Chapter 3, “Leviticus” pp. 323-367.
Part 2, “Holiness in the Life of the People (18:1-27:34)” pp. 345-367.
Leviticus 18, Sailhamer observes, can shed light on Genesis 9:20-27, where Ham “looked upon his father’s nakedness” and his son’s descendants were cursed (Sailhamer 1992, 345). The start of chapter 18 is a formal introduction setting Israel apart from Egypt and Canaan. The narrative then moves into laws regarding who one might marry. Citing Abram and Amram (Moses’ father) Sailhamer states his understanding of the Law. “Both these men, of course, lived before these laws were given, and hence their lives show the temporary and historically particular application of many of these laws.
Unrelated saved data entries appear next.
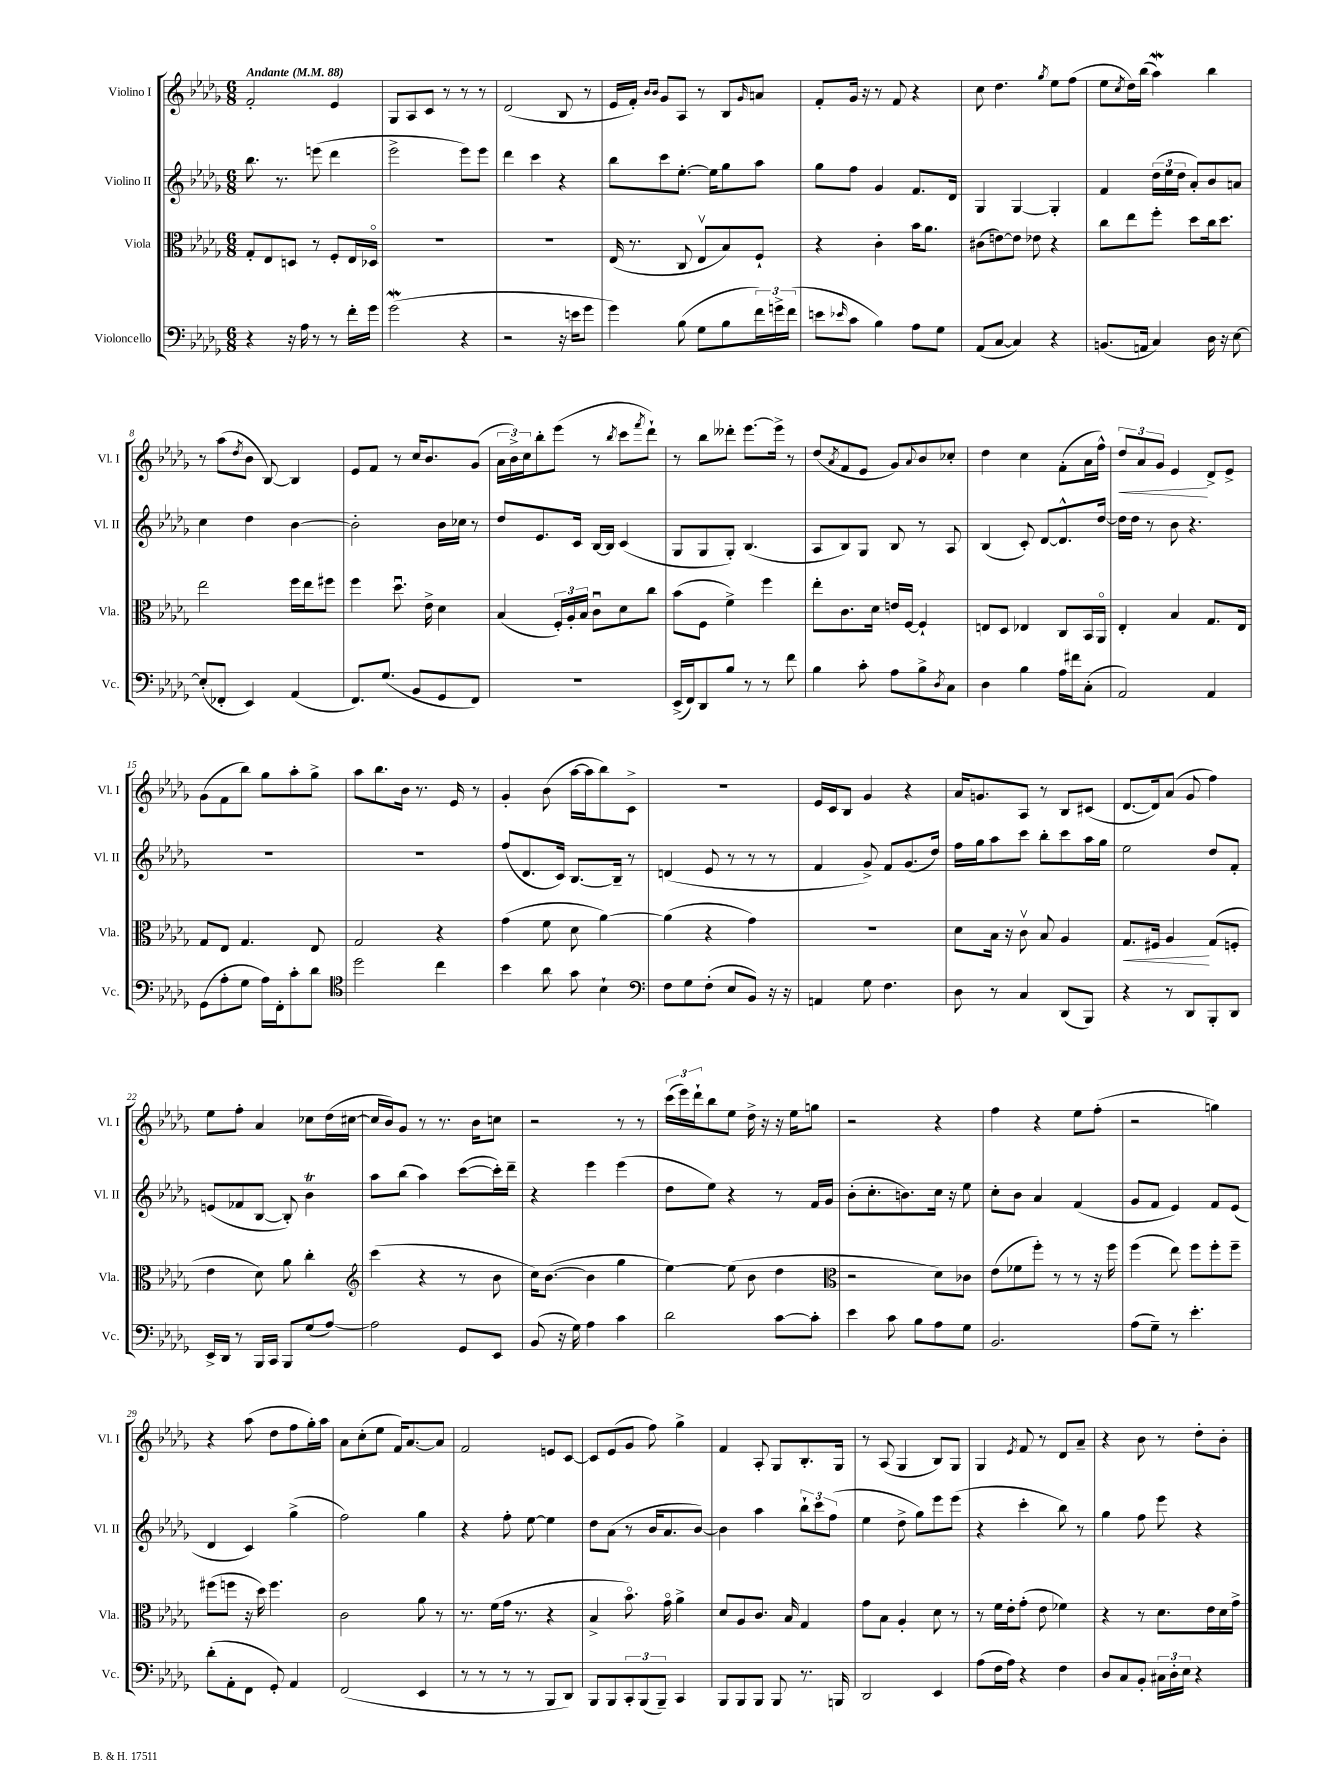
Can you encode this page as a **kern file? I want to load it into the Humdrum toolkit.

**kern	**kern	**kern	**kern
*staff4	*staff3	*staff2	*staff1
*clefF4	*clefC3	*clefG2	*clefG2
*k[b-e-a-d-g-]	*k[b-e-a-d-g-]	*k[b-e-a-d-g-]	*k[b-e-a-d-g-]
*M6/8	*M6/8	*M6/8	*M6/8
*MM88	*MM88	*MM88	*MM88
4r	8G-'	8.bb-	2f'
.	8E-	.	.
.	.	8.r	.
16r	8D	.	.
16A-	.	.	.
8r	8r	(8eee	.
8r	8F'	4ddd-	4e-
16f'	16E-	.	.
16g-	16D-o	.	.
=	=	=	=
(2g-	2.r	2eee-^	8G-
.	.	.	8A-
.	.	.	8c
.	.	.	8r
4r	.	8eee-)	8r
.	.	8eee-	8r
=	=	=	=
2r	2.r	4ddd-	(2d-
.	.	4ccc	.
16r	.	4r	8B-
16e	.	.	.
8g-	.	.	8r
=	=	=	=
4g-)	(16E-	8bb-	16e-
.	8.r	.	16f')
.	.	.	16qqb-
.	.	.	16qqb-
.	.	8ccc	8g-
(8B-	8C	[8.ee-'	8A-
8G-	8E-v	.	8r
.	.	16ee-]	.
8B-	8B-)	8gg-	8B-
.	.	.	16qqg-
24f)	8F`	8aa-	8a
24g^	.	.	.
(24f	.	.	.
=	=	=	=
8e	4r	8gg-	8f'
16qqe-	.	.	.
8c	.	8ff	16g-
.	.	.	16r
4B-)	4c'	4g-	8r
.	.	.	8f
8A-	16b-	8.f	4r
.	8.a-	.	.
8G-	.	.	.
.	.	16d-	.
=	=	=	=
(8AA-	(8c#	4G-	8cc
[8C	[8e)	.	4.dd-
4C])	8e]	[4G-	.
.	8e-	.	.
.	.	.	8qgg-
4r	4r	4G-']	8ee-
.	.	.	(8ff
=	=	=	=
(8.BB	8cc	4f	8ee-
.	.	.	8qcc
.	8ee-	.	16dd-)
16AA	.	.	(16bb-
4C)	8ff'	(24dd-	4aa-)
.	.	24ee-	.
.	.	24dd-	.
.	8dd-	8a-')	.
16D-	16cc	8b-	4bb-
16r	8.dd-	.	.
[8E-	.	8a	.
=	=	=	=
(8E-']	2ee-	4cc	8r
8FF-'	.	.	(8aa-
.	.	.	8qdd-
4EE-)	.	4dd-	8b-
.	.	.	[8B-)
(4AA-	16ff	[4b-	4B-]
.	16ee-	.	.
.	8ff#	.	.
=	=	=	=
8.FF)	4ff	2b-']	8e-
.	.	.	8f
(8.G-	.	.	.
.	8.dd-u	.	8r
8BB-	.	.	16cc
.	16e-^	.	8.b-
8GG-	4d-	16b-	.
.	.	16cc-	.
8FF)	.	8r	(8g-
=	=	=	=
2.r	(4B-	8dd-	24a-
.	.	.	24b-^)
.	.	.	24cc
.	.	8.e-	8bb-'
.	24F')	.	(8eee-
.	24A-'	.	.
.	.	16c	.
.	24B-	.	.
.	8cu	[16B-	8r
.	.	16B-]	.
.	.	.	8qbb-
.	8d-	(4c	8ccc
.	.	.	8qfff
.	8cc	.	8ddd-`)
=	=	=	=
(16EE-^	(8b-	8G-	8r
16FF)	.	.	.
8DD-	8F	8G-	8bb-
8B-	4f^)	8G-')	8ddd--'
8r	.	(4.B-	[8.eee-
8r	4ff	.	.
.	.	.	16eee-^]
8f	.	.	8r
=	=	=	=
4B-	8ee-'	8A-	(8dd-
.	.	.	8qa-
.	8.c	8B-)	8f
8c'	.	8G-	8e-
.	16d-	.	.
8A-	16e	8B-	8g-)
.	[16F	.	.
.	.	.	8qqa-
8B-^	4F`]	8r	8b-
8qD-	.	.	.
8C	.	8A-	8cc-'
=	=	=	=
4D-	8E	(4B-	4dd-
.	8D-	.	.
4B-	4E-	8c')	4cc
.	.	[8d-	.
16A-	8C	8.d-^^]	(8f'
16f#	.	.	.
(8C'	16BB-	.	16a-
.	16AA-o	[16dd-	16ff^^)
=	=	=	=
2AA-)	4E-'	16dd-]	12dd-
.	.	16dd-	.
.	.	.	12a-
.	.	8r	.
.	.	.	12g-
.	4B-	8b-	4e-
.	.	4.r	.
4AA-	8.G-	.	8d-^
.	.	.	8e-^
.	16E-	.	.
=	=	=	=
(8GG-	8G-	2.r	(8g-
8A-'	8E-	.	8f
8G-	4.G-	.	8bb-)
16A-)	.	.	8gg-
16FF'	.	.	.
8c'	.	.	8aa-'
8d-	8E-	.	8gg-^
=	=	=	=
*clefC4	*	*	*
2dd-	2G-	2.r	8aa-
.	.	.	8.bb-
.	.	.	16b-
.	.	.	8.r
4cc	4r	.	.
.	.	.	16e-
.	.	.	8r
=	=	=	=
4b-	(4g-	(8ff	4g-'
.	.	8.d-	.
8a-	8f	.	(8b-
.	.	16c)	.
8g-	8d-	[8.B-	[16aa-
.	.	.	16aa-]
4B-`	[4a-)	.	8bb-)
.	.	16B-~]	.
.	.	8r	8c^
=	=	=	=
*clefF4	*	*	*
8F	(4a-]	(4d	2.r
8G-	.	.	.
(8F'	4r	8e-	.
8E-	.	8r	.
8BB-)	4g-)	8r	.
16r	.	8r	.
16r	.	.	.
=	=	=	=
4AA	2.r	4f	16e-
.	.	.	16c
.	.	.	8B-
8G-	.	8g-^)	4g-
4.F	.	8f	.
.	.	(8.g-	4r
.	.	16dd-)	.
=	=	=	=
8D-	8d-	16ff	16a-
.	.	16gg-	8.g
8r	16B-	8aa-	.
.	16r	.	.
4C	8cv	8ccc	8A-
.	8B-	8bb-'	8r
(8DD-	4A-	8ccc	8B-
8BBB-)	.	16aa-	(8c#
.	.	16gg-	.
=	=	=	=
4r	8.G-	2ee-	[8.d-
.	16F#	.	16d-])
8r	4A-	.	(8a-
8DD-	.	.	8g-
8BBB-'	(8G-	8dd-	4ff)
8DD-	8F'	8f'	.
=	=	=	=
16EE-^	4e-	(8e	8ee-
16DD-	.	.	.
8r	.	8f-	8ff'
16BBB-	8d-)	[8B-	4a-
16CC	.	.	.
8BBB-	8a-	8B-'])	.
(8G-	4cc'	4b-	8cc-
[8A-)	.	.	(16dd-
.	.	.	[16cc#
=	=	=	=
*	*clefG2	*	*
2A-]	(4ccc	8aa-	16cc#]
.	.	.	16b-)
.	.	(8bb-	8g-
.	4r	4aa-)	8r
.	.	.	8.r
8GG-	8r	([8ccc	.
.	.	.	16b-
8EE-	8b-	16ccc'])	8cc
.	.	16ddd-~	.
=	=	=	=
(8BB-	16cc)	4r	2r
.	([8.b-	.	.
16r	.	.	.
16G-)	.	.	.
4A-	4b-]	4eee-	.
4c	4gg-	(4eee-	8r
.	.	.	8r
=	=	=	=
2d-	[4ee-)	8dd-	(24ccc
.	.	.	24eee-)
.	.	.	24ddd-`
.	.	8ee-)	8bb-
.	(8ee-]	4r	8ee-
.	8b-	.	16dd-^
.	.	.	16r
[8c	4dd-	8r	16r
.	.	.	16ee-
8c']	.	16f	8gg
.	.	16g-	.
=	=	=	=
*	*clefC3	*	*
4e-	2r	(8b-'	2r
.	.	8.cc'	.
8c	.	.	.
.	.	8.b)	.
8B-	.	.	.
8A-	8d-)	16cc	4r
.	.	16r	.
8G-	8c-	8ee-	.
=	=	=	=
2.BB-	(8e-	8cc'	4ff
.	8f-	8b-	.
.	8ff')	4a-	4r
.	8r	.	.
.	8r	(4f	8ee-
.	16r	.	(8ff'
.	16ff	.	.
=	=	=	=
(8A-	(4ff	8g-	2r
8G-~)	.	8f	.
8r	8ee-)	4e-)	.
4.e-'	8ff	.	.
.	8ff'	8f	4gg)
.	8ff~	(8e-	.
=	=	=	=
(8d-'	(8ff#	4d-	4r
8AA-'	8ff	.	.
8FF	16r	4c)	(8aa-
.	16dd-)	.	.
8GG-')	4.ff	.	8dd-
4AA-	.	(4gg-^	8ff
.	.	.	16gg-')
.	.	.	16aa-
=	=	=	=
(2FF	2c	2ff)	8a-
.	.	.	(8cc'
.	.	.	8ee-
.	.	.	16f)
.	.	.	[8.a-
4EE-	8a-	4gg-	.
.	8r	.	8a-]
=	=	=	=
8r	8.r	4r	2f
8r	.	.	.
.	(16f	.	.
8r	16g-	8ff'	.
.	8.r	.	.
8r	.	[8ee-	.
8BBB-	4r	4ee-]	8e
8DD-)	.	.	[8c
=	=	=	=
8BBB-	4B-^	8dd-	8c]
8BBB-	.	(8a-	(8e-
12CC'	8.b-o)	8r	8g-
(12BBB-	.	.	.
.	.	16b-	8ff)
12BBB-~)	.	.	.
.	16g-o	8.a-	.
4CC	4a-^	.	4gg-^
.	.	[8b-)	.
=	=	=	=
8BBB-	8d-	4b-]	4f
8BBB-	8A-	.	.
8BBB-	8.c	4aa-	8A-'
8BBB-	.	.	8G-
.	16B-	.	.
8.r	4G-	12bb-`	8.B-'
.	.	12ccc	.
.	.	(12ff	.
16BBB	.	.	16G-
=	=	=	=
2DD-	8g-	4ee-	8r
.	8B-	.	(8A-
.	4A-'	8dd-^	4G-
.	.	8gg-)	.
4EE-	8d-	8eee-	8B-)
.	8r	(8eee-	8G-
=	=	=	=
(8A-	8r	4r	4G-
16F	16f	.	.
16A-)	16e-'	.	.
.	.	.	8qe-
4r	(8g-'	4ccc'	8f
.	8e-	.	8r
4F	4f-)	8bb-)	8d-
.	.	8r	8a-~
=	=	=	=
8D-	4r	4gg-	4r
8C	.	.	.
8BB-'	8r	8ff	8b-
24C#	8.d-	8eee-	8r
24D-'	.	.	.
24E-	.	.	.
4r	.	4r	8dd-'
.	16e-	.	.
.	16d-	.	8b-'
.	16g-^	.	.
==	==	==	==
*-	*-	*-	*-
Though the author tells us that Abraham ‘kept the Law’ (Gen 26:5), he means that Abraham lived a life of faith, and hence it could be said about him that he fulfilled the ultimate purpose of the Law” (Sailhamer 1992, 348). This author observes that Abraham is not justified by the works of the law but by faith, something Sailhamer does not seem to emphasize. Leviticus 19 moves into different laws, mostly pointed toward the role of the individual in society. Sailhamer observes a repeated pattern of 21 laws in groups with introductory statements. In chapter 20 we move into a series of laws grouped in 14s. Chapter 22 shifts us to laws grouped by 7. In chapter 24 we read about an individual upon whom the death penalty is inflicted. It is clear that murder and capital punishment are different in nature (Sailhamer 1992, 361). Chapter 25 discusses the year of jubilee, which is a time of restoration. The book closes with a summary of the “covenants” the people of Israel have with God. When the people of Israel humble themselves God will show his care for them (Sailhamer 1992, 365).